The document emphasizes the importance of locality of access and load balancing in massively parallel computing systems, which consist of numerous processing and memory units interconnected by high-speed networks. Effective data distribution is crucial for managing these aspects, as it directly influences the performance of data parallel applications. Traditional low-level programming models, while allowing for fine-tuning of distribution strategies, can be tedious and error-prone, leading to a need for a more user-friendly approach.
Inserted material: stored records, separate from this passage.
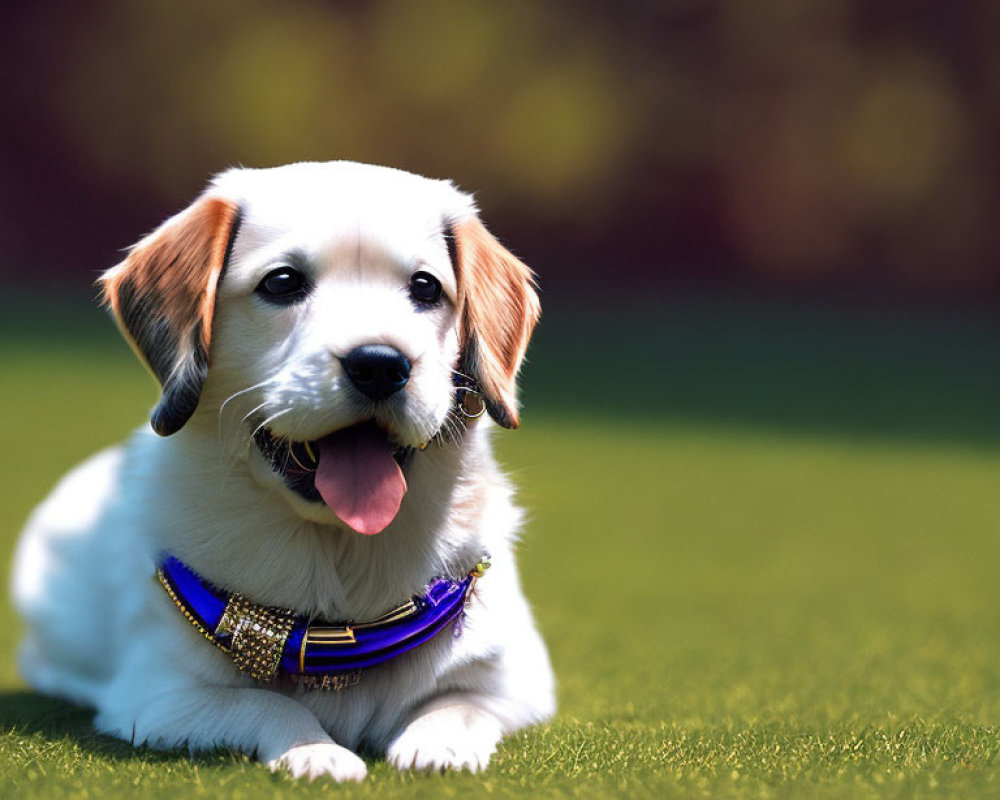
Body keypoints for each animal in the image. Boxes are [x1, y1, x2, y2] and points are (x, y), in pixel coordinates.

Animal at [11, 159, 556, 780]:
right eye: (281, 282)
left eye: (425, 287)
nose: (379, 364)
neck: (338, 557)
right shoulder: (157, 695)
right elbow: (263, 703)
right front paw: (314, 749)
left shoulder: (521, 682)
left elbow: (462, 702)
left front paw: (438, 744)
The proposed design abstracts common coding patterns encountered in both manual and automated programming of distributed parallel programs. It introduces key elements of the distribution framework, including domains, index sets, data collections, and distributions. This abstraction allows users to specify distribution types at a high level, enabling them to refine and adjust these types to optimize application performance without delving into complex low-level details such as communication and synchronization.

The document also highlights the generality of the design, presenting it as an abstract distribution design pattern that is independent of specific programming languages, although it illustrates its applicability using the Chapel programming language. This flexibility is essential for adapting the distribution strategy to the specific needs of various applications, thereby enhancing productivity and reducing the likelihood of errors.

Furthermore, the work is positioned within the broader context of NASA's goals for developing powerful, scalable, and economically viable computing systems suitable for national security and industry applications. The document underscores the significance of this technology in managing the computationally intensive requirements for analyzing large volumes of scientific data returned from space missions.

In summary, the document presents a comprehensive framework for high-level data distribution in parallel computing, aiming to improve performance and productivity while minimizing the complexity faced by programmers.